Deeper? He had wanted to save a handful of human lives. He asked what she meant.
She said, "I guess all lawyers sometimes think, 'There but for the grace of God…' What I'm trying to say is, Warren, you were weak. You think it was an error of judgment, but you should never have been making a judgment in the first place. A lawyer has no right to ever set himself up as a judge or jury. You did it because you don't like the system. You find it painful that people go to prison."
"Not all of them," he grumbled. "Ship most of the bastards where they can't harm us anymore. Maybe a space station on the way to Mars, an extraterrestrial Australia." He realized that he was evading her point.
So did Charm. "I'm not talking about the evil ones," she said. "Most of your clients are just common sleazeballs. Nine times out of ten they did something either horribly wrong or unforgivably stupid. The law says if they're guilty they have to go to jail for a certain number of years. You have to work within that law. If you don't
like doing that, if you feel too sorry for them, maybe you weren't really cut out to be a criminal lawyer."
Warren had wanted to be lawyer not because his father had been a lawyer but because he believed he could be a better one. Even in law school he had understood that he didn't want to spend his life writing business contracts or becoming advisory partner to the battles of greedy men, although that way he might become rich. He wanted the challenge of litigative action. He knew that you couldn't thwart hurricanes or fight God's unfathomable will, but he believed that the law was meant to redress the imbalance wrought by human brute force, conniving, and wrongdoing. He had chosen criminal law.
"Jesus Christ," he muttered to his wife. "Lay off, will you? I feel like shit already. I don't need to be told I should quit practicing my profession."
"I didn't say that," she pointed out. But she backed off and let the matter drop.
During the twelve months of official disgrace he reported once a month to his probation officer. Damned if I'll vegetate, Warren decided. I'll use the time to do things I always said I wanted to do. He worked as an occasional part-time investigator for another lawyer, an old friend named Rick Levine. He joined a gym and pumped iron. He took a cordon bleu cooking class.
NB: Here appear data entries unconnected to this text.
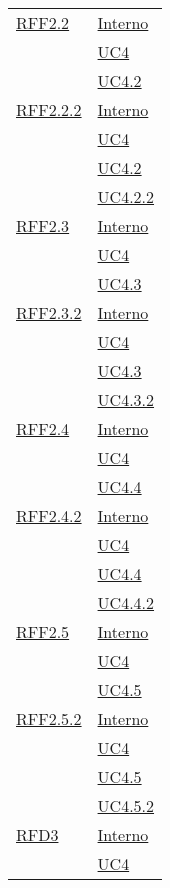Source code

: \begin{longtable}{|>{\centering}m{5cm}|m{5cm}<{\centering}|}
\hyperlink{RFF2.2}{RFF2.2} 
& \hyperlink{Interno}{Interno}\\
& \hyperref[UC4]{UC4}\\
& \hyperref[UC4.2]{UC4.2}\\ \hline

\hyperlink{RFF2.2.2}{RFF2.2.2} 
& \hyperlink{Interno}{Interno}\\
& \hyperref[UC4]{UC4}\\
& \hyperref[UC4.2]{UC4.2}\\
& \hyperref[UC4.2.2]{UC4.2.2}\\ \hline

\hyperlink{RFF2.3}{RFF2.3} 
& \hyperlink{Interno}{Interno}\\
& \hyperref[UC4]{UC4}\\
& \hyperref[UC4.3]{UC4.3}\\ \hline

\hyperlink{RFF2.3.2}{RFF2.3.2} 
& \hyperlink{Interno}{Interno}\\
& \hyperref[UC4]{UC4}\\
& \hyperref[UC4.3]{UC4.3}\\
& \hyperref[UC4.3.2]{UC4.3.2}\\ \hline

\hyperlink{RFF2.4}{RFF2.4}
& \hyperlink{Interno}{Interno}\\
& \hyperref[UC4]{UC4}\\
& \hyperref[UC4.4]{UC4.4}\\ \hline

\hyperlink{RFF2.4.2}{RFF2.4.2} 
& \hyperlink{Interno}{Interno}\\
& \hyperref[UC4]{UC4}\\
& \hyperref[UC4.4]{UC4.4}\\
& \hyperref[UC4.4.2]{UC4.4.2}\\ \hline

\hyperlink{RFF2.5}{RFF2.5} 
& \hyperlink{Interno}{Interno}\\
& \hyperref[UC4]{UC4}\\
& \hyperref[UC4.5]{UC4.5}\\ \hline

\hyperlink{RFF2.5.2}{RFF2.5.2} 
& \hyperlink{Interno}{Interno}\\
& \hyperref[UC4]{UC4}\\
& \hyperref[UC4.5]{UC4.5}\\
& \hyperref[UC4.5.2]{UC4.5.2}\\ \hline

\hyperlink{RFD3}{RFD3} 
& \hyperlink{Interno}{Interno}\\
& \hyperref[UC4]{UC4}\\ \hline


\end{longtable}
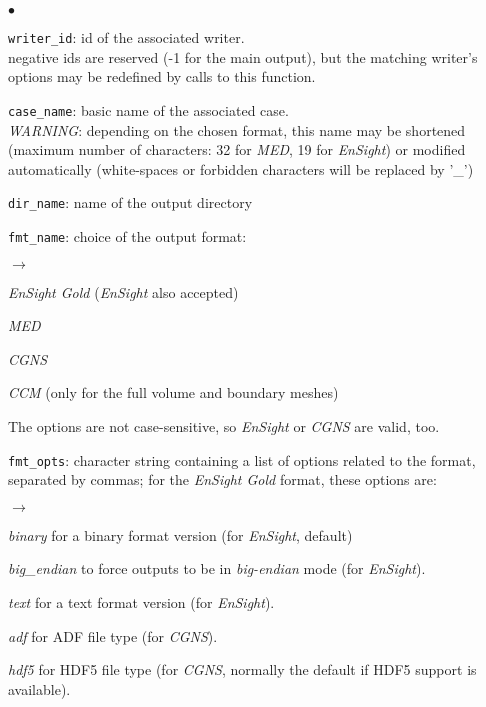 {{{\begin{list}{$\bullet$}{}
       \item \texttt{writer\_id}: id of the associated writer.\\
             negative ids are reserved (-1 for the main output),
             but the matching writer's options may be redefined by
             calls to this function.
       \item \texttt{case\_name}: basic name of the associated case.\\ {\em
             WARNING}: depending on the chosen format, this name may
             be shortened (maximum number of characters: 32 for {\em MED},
             19 for {\em EnSight}) or modified automatically (white-spaces or
             forbidden characters will be replaced by '\_')
       \item \texttt{dir\_name}: name of the output directory
       \item \texttt{fmt\_name}: choice of the output format:
        \begin{list}{$\rightarrow$}{}
               \item {\em EnSight Gold} ({\em EnSight} also accepted)
               \item {\em MED}
               \item {\em CGNS}
               \item {\em CCM} (only for the full volume and boundary meshes)
         \end{list}
The options are not case-sensitive, so {\em EnSight} or {\em CGNS} are valid, too.
       \item \texttt{fmt\_opts}: character string containing a list of
             options related to the format, separated by commas; for the
             {\em EnSight Gold} format, these options are:
        \begin{list}{$\rightarrow$}{}
               \item {\em binary} for a binary format version (for {\em EnSight}, default)
               \item {\em big\_endian} to force outputs to be in {\em big-endian}
                 mode (for {\em EnSight}).
               \item {\em text} for a text format version (for {\em EnSight}).
               \item {\em adf} for ADF file type (for {\em CGNS}).
               \item {\em hdf5} for HDF5 file type (for {\em CGNS}, normally the
                 default if HDF5 support is available).

\end{list}
\end{list}}}}
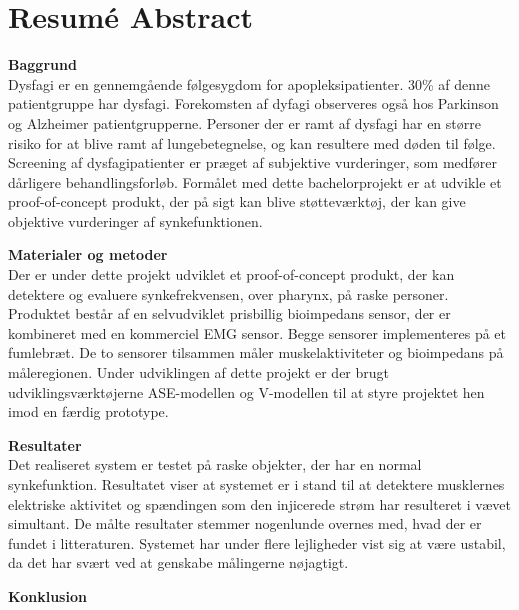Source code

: \chapter{Resumé Abstract}

\textbf{Baggrund}\\
Dysfagi er en gennemgående følgesygdom for apopleksipatienter. 30\% af denne patientgruppe har dysfagi. Forekomsten af dyfagi observeres også hos Parkinson og Alzheimer patientgrupperne. Personer der er ramt af dysfagi har en større risiko for at blive ramt af lungebetegnelse, og kan resultere med døden til følge. Screening af dysfagipatienter er præget af subjektive vurderinger, som medfører dårligere behandlingsforløb. Formålet med dette bachelorprojekt er at udvikle et proof-of-concept produkt, der på sigt kan blive støtteværktøj, der kan give objektive vurderinger af synkefunktionen.

\textbf{Materialer og metoder}\\
Der er under dette projekt udviklet et proof-of-concept produkt, der kan detektere og evaluere synkefrekvensen, over pharynx, på raske personer. Produktet består af en selvudviklet prisbillig bioimpedans sensor, der er kombineret med en kommerciel EMG sensor. Begge sensorer implementeres på et fumlebræt. De to sensorer tilsammen måler  muskelaktiviteter og bioimpedans på måleregionen.   Under udviklingen af dette projekt er der brugt udviklingsværktøjerne ASE-modellen og V-modellen til at styre projektet hen imod en færdig prototype.  


\textbf{Resultater}\\
Det realiseret system er testet på raske objekter, der har en normal synkefunktion. Resultatet viser at systemet er i stand til at detektere musklernes elektriske aktivitet og spændingen som den injicerede strøm har resulteret i vævet simultant. De målte resultater stemmer nogenlunde overnes med, hvad der er fundet i litteraturen. Systemet har under flere lejligheder vist sig at være ustabil, da det har svært ved at genskabe målingerne nøjagtigt. 

\textbf{Konklusion}\\


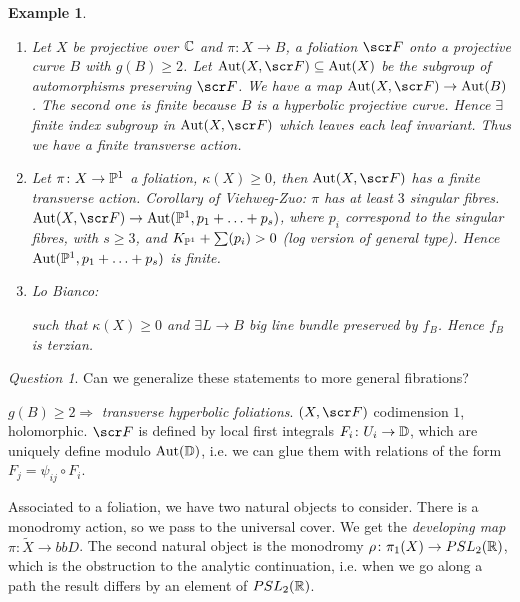 \documentclass[A4paper, british]{amsart}
\theoremstyle{darkgreentheorem}
\theoremstyle{darkbluedefinition}
\theoremstyle{darkredexample}
\newtheorem{exa}[thm]{Example}
\theoremstyle{remark}
\newtheorem{q}[thm]{Question}
\DeclareMathOperator{\Aut}{Aut}
\newcommand{\1}{\mathbbm{1}}
\newcommand{\sub}{\subseteq}
\begin{document}
\begin{exa}
    \begin{enumerate}
	\item Let $X$ be projective over $\C$ and $\pi\colon X\to B$, a foliation $\F$ onto a projective curve $B$ with $g(B)\geqslant 2$.
	    Let $\Aut(X,\F)\sub\Aut(X)$ be the subgroup of automorphisms preserving $\F$.
	    We have a map $\Aut(X,\F)\to \Aut(B)$.
	    The second one is finite because $B$ is a hyperbolic projective curve.
	    Hence $\exists $ finite index subgroup in $\Aut(X,\F)$ which leaves each leaf invariant.
	    Thus we have a finite transverse action.
	\item Let $\pi\colon X\to \P^{1}$ a foliation, $\kappa(X)\geqslant 0$, then $\Aut(X,\F)$ has a finite transverse action.
	    Corollary of Viehweg-Zuo: $\pi$ has at least $3$ singular fibres.
	    $\Aut(X,\F)\to \Aut(\P^{1},p_{1}+\ldots +p_{s})$, where $p_{i}$ correspond to the singular fibres, with $s\geqslant 3$, and $K_{\P^{1}}+\sum(p_{i}) >0$ (log version of general type).
	    Hence $\Aut(\P^{1},p_{1}+\ldots+p_{s})$ is finite.
	\item Lo Bianco:
	    \begin{center}
	    \end{center}
	    such that $\kappa(X)\geqslant 0$ and $\exists L\to B$ big line bundle preserved by $f_{B}$.
	    Hence $f_{B}$ is terzian.
    \end{enumerate}
\end{exa}

\begin{q}
    Can we generalize these statements to more general fibrations?
\end{q}
$g(B)\geqslant 2\Rightarrow $ \textit{transverse hyperbolic foliations}.
$(X,\F)$ codimension $1$, holomorphic.
$\F$ is defined by local first integrals $F_{i}\colon U_{i}\to \bbD$, which are uniquely define modulo $\Aut(\bbD)$, i.e. we can glue them with relations of the form $F_{j}=\psi_{ij}\circ F_{i}$.

Associated to a foliation, we have two natural objects to consider.
There is a monodromy action, so we pass to the universal cover.
We get the \textit{developing map} $\pi\colon \tilde{X}\to bbD$.
The second natural object is the monodromy $\rho\colon \pi_{1}(X)\to PSL_{2}(\R)$, which is the obstruction to the analytic continuation, i.e. when we go along a path the result differs by an element of $PSL_{2}(\R)$.
\end{document}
His office on Montrose was a single-story wood-frame white building, a converted residential cottage. Warren had started his career with a gang of young lawyers sharing a suite in a modern downtown building, but the sterility of the building outweighed the camaraderie. When he found the cottage, about a year before the Virgil Freer case, he moved in immediately. In that office, feet up on his desk, during the year of probation he read One Hundred Years of Solitude, most of Dostoyevski, some Faulkner, and books by Marilyn French and Betty Friedan in an effort to grasp how the world was changing. He studied The Joy of Cooking and Julia Child and made notes on a legal pad. In the summer he drove down to Mexico for a month and took a course in intensive Spanish at a little school called Interidiomas in the mountain town of San Miguel de Allende.